**Wat wordt verwacht**
Geef bij elke uitspraak hieronder aan of die overeenkomt met de tekst over Borne en Rheine. Antwoord met ja of nee en citeer letterlijk de woorden uit de tekst die de doorslag geven.
(a) Rheine heeft meer inwoners dan Borne.
(b) Borne is de thuisbasis van maaltijdserviceprovider Appetito.
(c) De meeste kansen voor Borne en Rheine liggen op het gebied van detailhandel.

**Aangeleverde tekst**

▬▬▬

Ook al verschillen Borne en Rheine (23.000 respectievelijk 76.500 inwoners) van elkaar, ze hebben veel contact. En er liggen nog meer kansen voor kruisbestuiving. Neem barrièrevrij bouwen: als vergrijsd land bij uitstek loopt Duitsland voorop in het bouwen van woningen waar mensen tot op hoge leeftijd kunnen wonen. De jumelage biedt mogelijkheden om samen toekomstgerichte projecten rond wonen en zorg te ontwikkelen. Zo is Rheine de thuisbasis van maaltijdserviceprovider Appetito, terwijl Borne diverse topbedrijven heeft op het gebied van voedselkwaliteitsmeting. Wellicht is het interessant samen een nieuw concept te bedenken rond verse maaltijden voor ouderen aan huis. Qua detailhandel en economie werken Borne en Rheine al samen onder het motto ‘Partnersteden worden handelspartners’. Bedrijven ontmoeten elkaar met enige regelmaat. Ook op andere terreinen liggen er kansen. Rheine kan bijvoorbeeld leren van de ervaringen met onlinewinkelen in ons land, terwijl Bornse maakbedrijven vast geïnteresseerd zijn in de vorderingen die hun Duitse collega’s maken met digitalisering, robotica en andere vormen van smart industry.
De meeste kansen voor Borne en Rheine liggen op het gebied van klimaatadaptatie. Sowieso kan Nederland leren van de Duitse Energiewende, maar mede dankzij het TaT-Themenpark, een technologietransfercentrum op het gebied van duurzame energiedragers, is Rheine hier een koploper. Omgekeerd blijkt uit een eerder bezoek van een delegatie uit Rheine aan de gemeente Borne, Twente Milieu en afvalverwerker Twence dat de Duitsers interesse hebben in de Twentse aanpak van duurzame afvalwerking. De uitwisseling van ervaringen rond energie en duurzaamheid levert adviezen en tips op, maar voorkomt ook een tunnelvisie (‘interessant, zo kan het dus ook’). En wie weet komt er uit zulke contacten nog meer tot stand, zoals een gemeenschappelijke Europese aanvraag voor een grensoverschrijdend klimaatadaptatieprogramma.

▬▬▬

**Beschikbare gegevens**
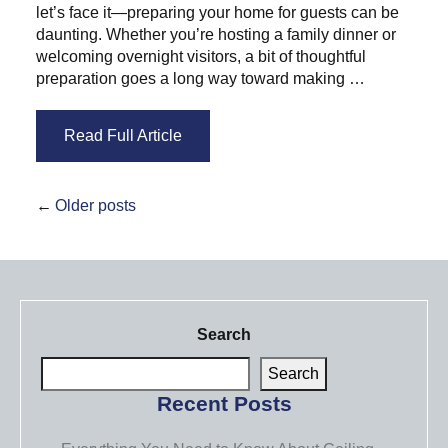
let’s face it—preparing your home for guests can be
daunting. Whether you’re hosting a family dinner or
welcoming overnight visitors, a bit of thoughtful
preparation goes a long way toward making …
Read Full Article
Older posts
Search
Search
Recent Posts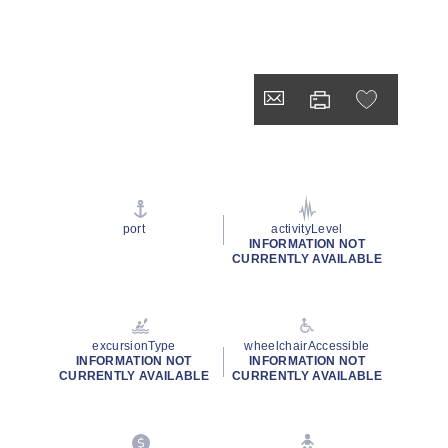
port
activityLevel
INFORMATION NOT
CURRENTLY AVAILABLE
excursionType
wheelchairAccessible
INFORMATION NOT
INFORMATION NOT
CURRENTLY AVAILABLE
CURRENTLY AVAILABLE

▬▬▬

**Uitwerking opdracht**
(a) Ja: "Borne en Rheine (23.000 respectievelijk 76.500 inwoners)"
(b) Nee: "Zo is Rheine de thuisbasis van maaltijdserviceprovider Appetito"
(c) Nee: "De meeste kansen voor Borne en Rheine liggen op het gebied van klimaatadaptatie."